= 2012 in golf =

This article summarizes the highlights of professional and amateur golf in the year 2012.

==Men's professional golf==
Major championships
- 5–8 April: The Masters – American Bubba Watson defeated South African Louis Oosthuizen on the second hole of a sudden-death playoff to earn his first major championship.
- 14–17 June: U.S. Open – American Webb Simpson won by one stroke over Graeme McDowell and Michael Thompson.
- 19–22 July: The Open Championship – South African Ernie Els won his fourth major by one stroke over Australian Adam Scott.
- 9–12 August: PGA Championship – Northern Ireland's Rory McIlroy won his second major, at the age of 23. His eight-shot win over England's David Lynn was the largest victory margin in the championship's stroke-play era. McIlroy also returned to number 1 in the Official World Golf Ranking.

World Golf Championships
- 22–26 February: WGC-Accenture Match Play Championship – American Hunter Mahan won his second WGC tournament, beating Rory McIlroy 2&1. McIlroy would have risen to number 1 in the Official World Golf Ranking if he had won.
- 8–11 March WGC-Cadillac Championship – England's Justin Rose won his first WGC tournament by one stroke over American Bubba Watson.
- 2–5 August: WGC-Bridgestone Invitational – American Keegan Bradley won by one stroke over compatriots Jim Furyk and Steve Stricker.

> STATED TASK A
Translate this sentence from the 2012 golf summary into Spanish: "McIlroy also returned to number 1 in the Official World Golf Ranking."
> STATED TASK B
Pick up the 2012 golf summary right after its last line and keep writing it in the same style.

> RAW DATA
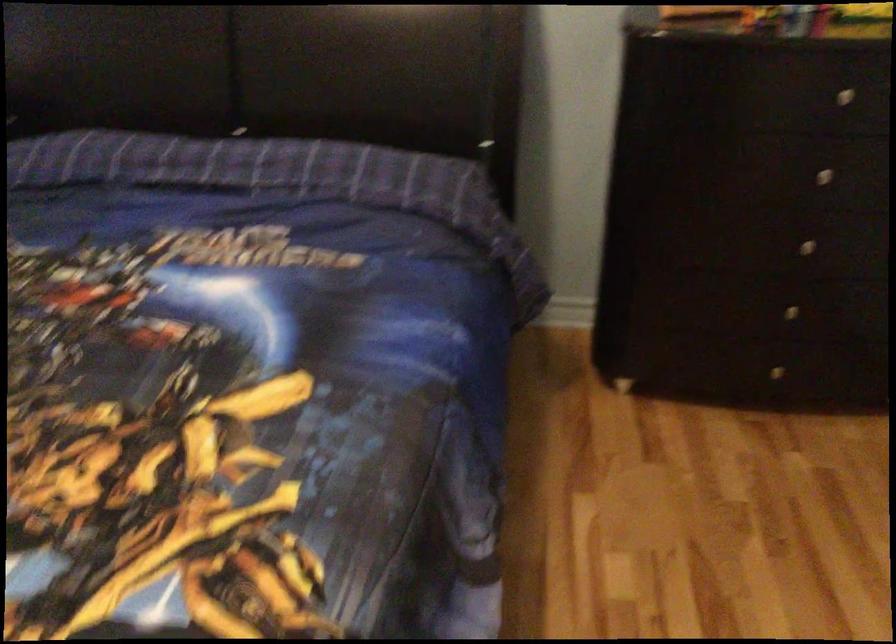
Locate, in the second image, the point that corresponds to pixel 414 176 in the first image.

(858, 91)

> TASK OUTPUT A
McIlroy también volvió al número 1 del Ranking Mundial Oficial de Golf.

> TASK OUTPUT B
- 1–4 November: WGC-HSBC Champions – England's Ian Poulter won his second career WGC by two strokes over four others.

FedEx Cup playoff events - see 2012 FedEx Cup Playoffs
- 23–26 August: The Barclays – American Nick Watney won by three shots over countryman Brandt Snedeker.
- 31 August – 3 September: Deutsche Bank Championship – Rory McIlroy won by one shot over Louis Oosthuizen.
- 6–9 September: BMW Championship – McIlroy won by two shots over Phil Mickelson and Lee Westwood.
- 20–23 September: Tour Championship – American Brandt Snedeker won the tournament (and the FedEx Cup) by three shots over Justin Rose.

Other leading PGA Tour events
- 10–13 May: The Players Championship – American Matt Kuchar won by two strokes over four others.

For a complete list of PGA Tour results see 2012 PGA Tour.

Leading European Tour events
- 24–27 May: BMW PGA Championship – Englishman Luke Donald won for the second straight year and again became the World Ranking Number 1.
- 22–25 November: DP World Tour Championship, Dubai – World #1 Rory McIlroy won his 5th European Tour title by two strokes, tying the tournament record of –23 set by Lee Westwood in 2009.

For a complete list of European Tour results see 2012 European Tour.

Team events
- 28–30 September: Ryder Cup – Team Europe retained the Cup, 14½–13½, after having been down 10–6 to Team USA after Saturday play. This equaled the previous record for the largest final-day comeback in Ryder Cup history, when Team USA came back from the same deficit in 1999.
- 14–16 December: Royal Trophy – Asia won on the first hole of a sudden-death playoff after match with Europe ended in an 8–8 tie.

Tour leaders
- PGA Tour – NIR Rory McIlroy (US$8,047,952)
  - This total does not include FedEx Cup bonuses.
- European Tour – NIR Rory McIlroy (€5,519,118)
  - This total includes the US$1.0 million (€781,091) bonus for winning the Race to Dubai.
- Japan Golf Tour – JPN Hiroyuki Fujita (¥175,159,972)
- Asian Tour – THA Thaworn Wiratchant (US$738,047)
- PGA Tour of Australasia – AUS Peter Senior (A$268,292)
- Sunshine Tour – ZAF Branden Grace (R2,760,319)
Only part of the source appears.